Balancing Performance and Energy in Computing Systems

Connor Imes
Seminar

Modern computing systems must meet multiple, often conflicting, goals; e.g., delivering high performance while respecting strict power constraints.  To support meeting such goals, systems expose knobs for tuning resources, like processor frequency or core allocation, which have a quantifiable impact on application performance and system power consumption.  The optimal resource settings to use depend on both the application and system, and often change during the course of execution as applications progress through different processing phases. Requiring application developers to accurately tune these knobs for different workloads and systems is unrealistic, necessitating more general solutions capable of managing the diversity in both hardware and software systems.

We first address the problem of meeting application performance goals while minimizing energy consumption with POET, the Performance with Optimal Energy Toolkit.  POET leverages control theory, which provides a formal framework for reasoning about dynamic systems, including convergence guarantees and robustness to model inaccuracies.  In contrast, commonly used heuristic techniques cannot provide these guarantees, nor are they always portable. POET’s general design keeps it portable between applications and systems---it operates independent of different knob types and their allowable settings.  Building on this generality, we also demonstrate optimizing application performance under system power constraints.

We then address the problem of optimizing energy efficiency to minimize the execution cost of running applications.  We use machine learning classifiers, driven by low-level hardware performance counters, to predict the most energy-efficient knob settings at runtime based on current application resource utilization.  We evaluate this approach in the High Performance Computing domain, more aggressively trading performance for energy savings than has historically been done, reducing the cost of scientific insight.
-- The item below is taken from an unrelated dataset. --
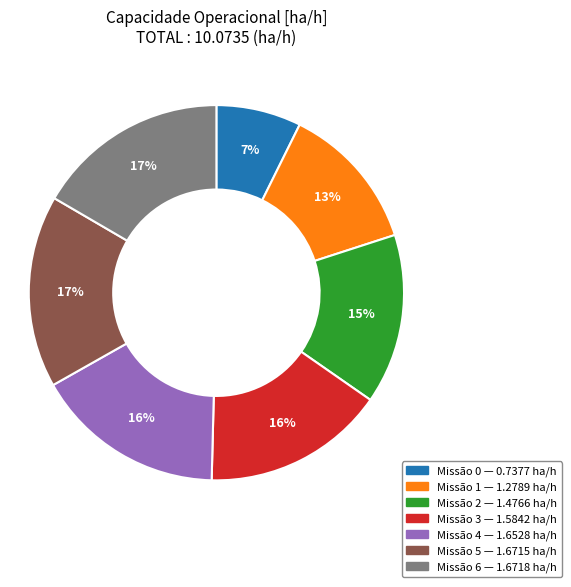

Is there a majority slice in this chart?

No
Extrapolating from empirical single-node performance and power results, scaling the solution to hardware over-provisioned, power-constrained clusters could increase total cluster throughput by up to 24%.

Both projects dynamically adapt to changing application and system behavior at runtime, and are thus better able to provide the desired balance of performance and energy consumption than commonly-used static resource scheduling techniques.  Furthermore, their designs are independent of particular applications and systems, making them portable to a wide range of computing platforms.